━━ Excerpted passage ━━

From Bradford to the Bar: in conversation with Samantha Hillas KC
Resolution’s EDI committee is focusing on social mobility and ensuring that the legal profession is as diversion and inclusive as it should be. Committee member Oluwapelumi Amanda Adeola talks to Samantha Hillas KC as she reflects on her journey to the Bar from a working-class background in Bradford. They talk transformative teachers, persistence, mentoring, authenticity and giving back.

OAA: We will be talking to various people about breaking barriers and turning challenges into opportunities for success, and there is no better person to talk about her incredible career and journey so far than Sam Hillas. Sam, can you describe your early life and the community you grew up in, and how it shaped your aspiration?
SH: I’m from Bradford, West Yorkshire. My dad, now sadly passed away, was a scrap metal dealer, my mum was a housewife and I am one of six. In terms of our community, there weren’t many people who stayed on at school beyond 16. Both my mum and dad left school before O Levels.

━━━
━━ Study material ━━

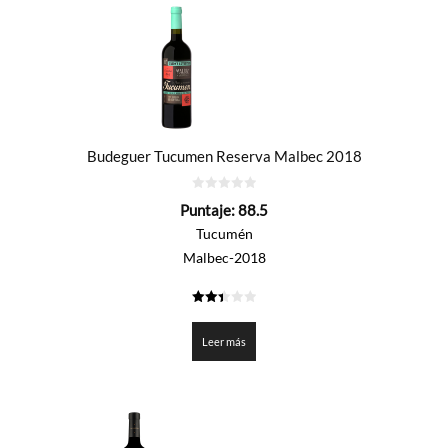
Budeguer Tucumen Reserva Malbec 2018
0
Puntaje:
88.5
de
5
Tucumén
Malbec-2018
2.425
de 5
Leer más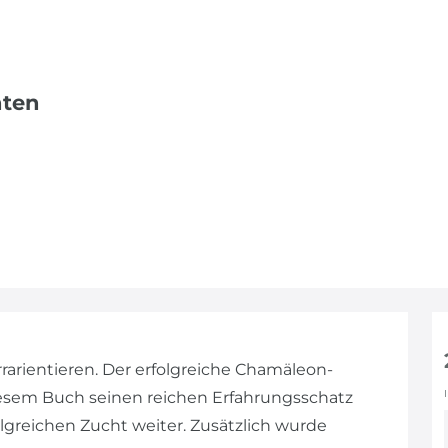
nten
arientieren. Der erfolgreiche Chamäleon-
iesem Buch seinen reichen Erfahrungsschatz
olgreichen Zucht weiter. Zusätzlich wurde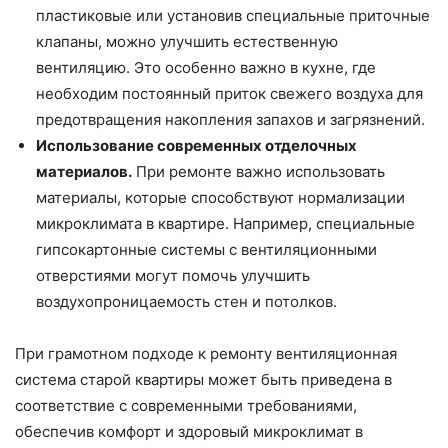
пластиковые или установив специальные приточные
клапаны, можно улучшить естественную
вентиляцию. Это особенно важно в кухне, где
необходим постоянный приток свежего воздуха для
предотвращения накопления запахов и загрязнений.
Использование современных отделочных
материалов.
При ремонте важно использовать
материалы, которые способствуют нормализации
микроклимата в квартире. Например, специальные
гипсокартонные системы с вентиляционными
отверстиями могут помочь улучшить
воздухопроницаемость стен и потолков.
При грамотном подходе к ремонту вентиляционная
система старой квартиры может быть приведена в
соответствие с современными требованиями,
обеспечив комфорт и здоровый микроклимат в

━━━

▶ **Things to do**
[1] Using the interview with Samantha Hillas, state whether each of the following statements agrees with it: (a) she grew up in Bradford, West Yorkshire; (b) her father worked as a teacher; (c) both of her parents stayed at school long enough to sit O Levels. For each, answer yes or no and quote the words of the interview that decide it.
[2] Transcribe the passage of the interview with Samantha Hillas that begins at the words "OAA: We will" and ends after the words "shaped your aspiration?".

▶ **Solutions below**
[1]
(a) Yes: "I’m from Bradford, West Yorkshire."
(b) No: "My dad, now sadly passed away, was a scrap metal dealer"
(c) No: "Both my mum and dad left school before O Levels."

[2]
OAA: We will be talking to various people about breaking barriers and turning challenges into opportunities for success, and there is no better person to talk about her incredible career and journey so far than Sam Hillas. Sam, can you describe your early life and the community you grew up in, and how it shaped your aspiration?